Text excerpt:
Segment Open

Integrable Impurities as Boundary Conditions
Marion Moliner, Peter Schmitteckert

TL;DR
This paper explores the use of integrable impurities as boundary conditions in quantum transport problems, demonstrating their transparency and effect on system size, and applying them to study conductance in interacting systems.
Contribution
It introduces integrable impurities as boundary conditions in quantum transport, showing they enhance density of states and are transparent, facilitating accurate conductance measurements.
Findings
Impurities increase the density of states at the Fermi surface.
Impurities are transparent and do not affect transport measurements.
Applied to study conductance of an interacting scatterer.

Segment Closed

[Dataset excerpts]

Segment Open

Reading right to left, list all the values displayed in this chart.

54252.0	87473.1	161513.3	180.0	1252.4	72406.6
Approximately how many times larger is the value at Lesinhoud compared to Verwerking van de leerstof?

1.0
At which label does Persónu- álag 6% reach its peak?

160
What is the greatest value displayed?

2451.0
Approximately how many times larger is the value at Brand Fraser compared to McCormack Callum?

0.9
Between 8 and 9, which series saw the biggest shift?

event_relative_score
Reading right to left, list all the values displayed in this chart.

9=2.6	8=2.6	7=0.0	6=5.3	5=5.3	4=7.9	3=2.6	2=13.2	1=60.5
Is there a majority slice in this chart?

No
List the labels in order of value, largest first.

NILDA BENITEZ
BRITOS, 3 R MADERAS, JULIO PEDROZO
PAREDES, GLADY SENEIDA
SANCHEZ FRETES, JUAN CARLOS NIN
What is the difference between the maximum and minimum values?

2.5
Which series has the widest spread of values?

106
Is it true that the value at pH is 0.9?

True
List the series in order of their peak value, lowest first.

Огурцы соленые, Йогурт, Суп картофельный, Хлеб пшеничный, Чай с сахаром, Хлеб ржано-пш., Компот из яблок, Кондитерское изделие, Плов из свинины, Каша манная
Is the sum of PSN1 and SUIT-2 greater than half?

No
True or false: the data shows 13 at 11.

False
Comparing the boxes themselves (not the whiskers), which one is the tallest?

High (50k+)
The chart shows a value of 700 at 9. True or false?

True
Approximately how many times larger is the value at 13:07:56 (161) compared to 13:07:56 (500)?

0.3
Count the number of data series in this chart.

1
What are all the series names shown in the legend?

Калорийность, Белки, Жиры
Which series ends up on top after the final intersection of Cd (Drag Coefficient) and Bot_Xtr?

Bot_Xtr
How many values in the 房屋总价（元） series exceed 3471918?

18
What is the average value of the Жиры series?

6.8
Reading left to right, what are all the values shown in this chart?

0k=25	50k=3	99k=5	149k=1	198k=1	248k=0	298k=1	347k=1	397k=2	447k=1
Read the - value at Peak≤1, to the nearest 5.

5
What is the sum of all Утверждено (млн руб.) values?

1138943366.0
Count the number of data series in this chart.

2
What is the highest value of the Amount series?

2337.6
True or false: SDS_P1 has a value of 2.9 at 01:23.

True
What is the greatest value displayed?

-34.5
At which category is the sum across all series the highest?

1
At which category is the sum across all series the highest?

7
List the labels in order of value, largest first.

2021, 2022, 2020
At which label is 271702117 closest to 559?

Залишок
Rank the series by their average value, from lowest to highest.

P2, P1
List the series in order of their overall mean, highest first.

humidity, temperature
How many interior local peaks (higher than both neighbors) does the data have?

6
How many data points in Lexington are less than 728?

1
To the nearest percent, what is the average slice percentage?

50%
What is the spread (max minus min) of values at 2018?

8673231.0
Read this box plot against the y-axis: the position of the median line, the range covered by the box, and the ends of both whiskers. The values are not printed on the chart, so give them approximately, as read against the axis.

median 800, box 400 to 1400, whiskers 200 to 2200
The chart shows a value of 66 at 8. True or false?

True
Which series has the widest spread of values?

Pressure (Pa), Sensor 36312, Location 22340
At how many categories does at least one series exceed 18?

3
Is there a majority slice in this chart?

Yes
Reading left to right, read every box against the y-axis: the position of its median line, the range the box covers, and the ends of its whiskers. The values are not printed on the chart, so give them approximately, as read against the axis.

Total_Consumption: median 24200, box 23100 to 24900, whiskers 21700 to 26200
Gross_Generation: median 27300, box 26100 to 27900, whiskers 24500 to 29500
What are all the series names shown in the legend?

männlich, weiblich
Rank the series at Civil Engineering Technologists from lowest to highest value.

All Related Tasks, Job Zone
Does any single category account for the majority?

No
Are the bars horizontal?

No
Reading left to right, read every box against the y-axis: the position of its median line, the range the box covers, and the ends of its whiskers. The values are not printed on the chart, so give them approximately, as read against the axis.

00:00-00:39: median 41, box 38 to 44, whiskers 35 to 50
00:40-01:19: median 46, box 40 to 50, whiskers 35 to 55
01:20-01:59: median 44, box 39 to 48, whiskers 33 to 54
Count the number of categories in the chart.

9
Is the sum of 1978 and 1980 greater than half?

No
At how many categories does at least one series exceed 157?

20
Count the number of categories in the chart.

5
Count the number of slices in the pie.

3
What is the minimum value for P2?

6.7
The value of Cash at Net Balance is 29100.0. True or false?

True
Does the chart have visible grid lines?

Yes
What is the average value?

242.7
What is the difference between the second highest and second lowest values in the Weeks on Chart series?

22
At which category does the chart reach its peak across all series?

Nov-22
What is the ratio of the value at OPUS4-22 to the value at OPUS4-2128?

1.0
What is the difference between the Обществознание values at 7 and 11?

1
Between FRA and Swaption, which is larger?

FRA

Segment Closed

Activity 1: Which findings does the summary of the integrable impurities paper list under "Findings"?
Activity 2: Could you carry on the summary of the integrable impurities paper from its last line?
These data have no connection to the text about integrable impurities.

Result 1:
- Impurities increase the density of states at the Fermi surface.
- Impurities are transparent and do not affect transport measurements.
- The approach was applied to study the conductance of an interacting scatterer.

Result 2:
Abstract
A few exactly solvable interacting quantum many-body problems with impurities were previously reported to exhibit unusual features such as non-localization and absence of backscattering. In this work we consider the use of these integrable impurities as boundary conditions in the framework of linear transport problems. We first show that such impurities enhance the density of states at the Fermi surface, thus increasing the effective system size. The study of the real time-dynamics of a wave packet sent through a series of them inserted in both non-interacting and interacting leads then indicates that these impurities are transparent and do not add artefacts to the measurement of transport properties. We finally apply these new boundary conditions to study the conductance of an interacting scatterer using the embedding method.